Eine Krise hingegen ist mehrdeutig. Sie entzieht sich der schnellen Lösung. Sie stellt das Subjekt infrage – nicht nur das Objekt. In der Krise steht nicht nur die Frage im Raum: Wie lösen wir das? Sondern: Wer sind wir, wenn das so nicht mehr funktioniert?
Krisen verlangen keine Checklisten. Sie verlangen eine neue innere Haltung. Und genau hier kommt Führung ins Spiel.
Führung in der Krise braucht Menschen mit innerem Fundament
Wer durch eine Unternehmenskrise führt, braucht mehr als Wissen. Er oder sie braucht ein psychologisches Gerüst – eines, das nicht auf Rhetorik oder Harvard-Cases basiert, sondern auf gelebter Selbstreflexion. Besonders in Gruppen. Dort, wo die eigene Geschichte, die eigenen Muster, die eigenen Ängste sichtbar werden. Dort, wo klar wird: Ich bin nicht unantastbar. Aber ich bin ansprechbar. Und dadurch handlungsfähig.

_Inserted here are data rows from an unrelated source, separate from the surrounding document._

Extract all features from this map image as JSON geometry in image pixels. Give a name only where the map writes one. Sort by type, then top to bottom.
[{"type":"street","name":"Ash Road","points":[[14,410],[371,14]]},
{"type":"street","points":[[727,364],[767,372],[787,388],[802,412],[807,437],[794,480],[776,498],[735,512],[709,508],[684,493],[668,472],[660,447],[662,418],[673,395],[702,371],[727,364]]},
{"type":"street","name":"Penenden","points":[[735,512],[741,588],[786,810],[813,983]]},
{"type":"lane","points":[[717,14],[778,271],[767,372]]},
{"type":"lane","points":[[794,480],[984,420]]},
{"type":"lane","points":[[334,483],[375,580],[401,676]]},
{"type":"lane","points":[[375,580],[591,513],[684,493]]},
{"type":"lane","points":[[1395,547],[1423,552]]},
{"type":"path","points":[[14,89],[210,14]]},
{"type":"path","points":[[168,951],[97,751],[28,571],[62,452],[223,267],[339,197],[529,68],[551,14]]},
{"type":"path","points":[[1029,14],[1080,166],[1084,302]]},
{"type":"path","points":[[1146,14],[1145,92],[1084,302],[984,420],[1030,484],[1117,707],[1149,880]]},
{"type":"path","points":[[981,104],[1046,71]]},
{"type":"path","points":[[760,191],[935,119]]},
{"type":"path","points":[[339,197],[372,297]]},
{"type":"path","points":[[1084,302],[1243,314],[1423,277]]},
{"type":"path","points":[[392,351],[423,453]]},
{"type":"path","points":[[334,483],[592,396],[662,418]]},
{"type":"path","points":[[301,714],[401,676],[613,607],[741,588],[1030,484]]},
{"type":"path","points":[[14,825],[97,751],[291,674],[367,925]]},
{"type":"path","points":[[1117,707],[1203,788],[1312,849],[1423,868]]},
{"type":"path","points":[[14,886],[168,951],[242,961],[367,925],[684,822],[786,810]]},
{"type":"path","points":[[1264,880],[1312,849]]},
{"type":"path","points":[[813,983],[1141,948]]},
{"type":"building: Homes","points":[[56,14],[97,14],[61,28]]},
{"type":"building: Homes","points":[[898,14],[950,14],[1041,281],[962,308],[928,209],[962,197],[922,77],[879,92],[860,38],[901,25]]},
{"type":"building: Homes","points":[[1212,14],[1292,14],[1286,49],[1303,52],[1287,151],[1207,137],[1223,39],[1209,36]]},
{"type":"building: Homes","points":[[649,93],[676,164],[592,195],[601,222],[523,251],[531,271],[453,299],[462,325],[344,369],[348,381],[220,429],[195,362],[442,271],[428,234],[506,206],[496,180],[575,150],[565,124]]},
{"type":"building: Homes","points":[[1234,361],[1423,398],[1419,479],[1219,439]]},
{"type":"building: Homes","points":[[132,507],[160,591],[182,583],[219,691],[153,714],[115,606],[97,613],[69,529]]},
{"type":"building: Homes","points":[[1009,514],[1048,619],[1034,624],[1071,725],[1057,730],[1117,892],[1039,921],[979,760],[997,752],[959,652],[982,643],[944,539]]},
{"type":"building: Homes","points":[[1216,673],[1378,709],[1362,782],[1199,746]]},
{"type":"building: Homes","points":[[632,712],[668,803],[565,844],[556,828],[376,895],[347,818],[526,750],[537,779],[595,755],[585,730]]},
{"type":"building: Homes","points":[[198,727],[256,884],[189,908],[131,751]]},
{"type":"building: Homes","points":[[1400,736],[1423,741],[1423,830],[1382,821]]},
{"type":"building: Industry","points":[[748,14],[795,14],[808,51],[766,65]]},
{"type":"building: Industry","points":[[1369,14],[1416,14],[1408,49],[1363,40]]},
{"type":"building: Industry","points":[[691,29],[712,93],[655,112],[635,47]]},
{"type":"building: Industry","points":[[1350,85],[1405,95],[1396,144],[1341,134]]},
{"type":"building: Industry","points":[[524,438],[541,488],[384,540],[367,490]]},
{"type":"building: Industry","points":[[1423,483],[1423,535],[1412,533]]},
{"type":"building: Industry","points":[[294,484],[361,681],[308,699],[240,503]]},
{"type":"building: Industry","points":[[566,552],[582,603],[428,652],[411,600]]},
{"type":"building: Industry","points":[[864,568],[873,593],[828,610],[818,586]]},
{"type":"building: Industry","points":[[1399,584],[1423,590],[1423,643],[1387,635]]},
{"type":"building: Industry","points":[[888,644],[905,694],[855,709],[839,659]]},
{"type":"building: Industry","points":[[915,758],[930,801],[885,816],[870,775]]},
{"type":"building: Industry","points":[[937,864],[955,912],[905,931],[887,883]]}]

Diese innere Stärke ist nicht akademisch lehrbar. Sie entsteht in Prozessen, nicht in PowerPoint. In Resonanz mit anderen, nicht in der Einsamkeit des Chefbüros.
Was braucht es konkret?
Ambivalenzkompetenz: Die Fähigkeit, Gegensätzliches gleichzeitig zu halten – Hoffnung und Angst, Entscheidung und Zweifel, Klarheit und Nichtwissen.
Selbstklärung unter Druck: Die Bereitschaft, die eigene Führungsrolle immer wieder zu überprüfen – gerade dann, wenn man am liebsten einfach „funktionieren“ würde.
Emotionale Beweglichkeit: Nicht um cool zu bleiben, sondern um differenziert fühlen zu können. Und um andere zu führen, ohne sie zu retten.
Verantwortung ohne Allmachtsfantasie: Wer führt, kann nicht alles wissen, alles lösen, alles tragen. Aber er oder sie kann die Richtung halten – auch im Sturm.
Zwischen Pathos und Pragmatismus
„Krise als Chance“ – dieser Satz stimmt. Aber eben nicht immer. Er stimmt dann, wenn ein Mensch oder ein System Zugang zu inneren Ressourcen hat, die eine Umdeutung, ein Lernen, ein Neuausrichten ermöglichen. Fehlt dieser Zugang, wird die Krise nicht zum Wendepunkt – sondern zum Bruch.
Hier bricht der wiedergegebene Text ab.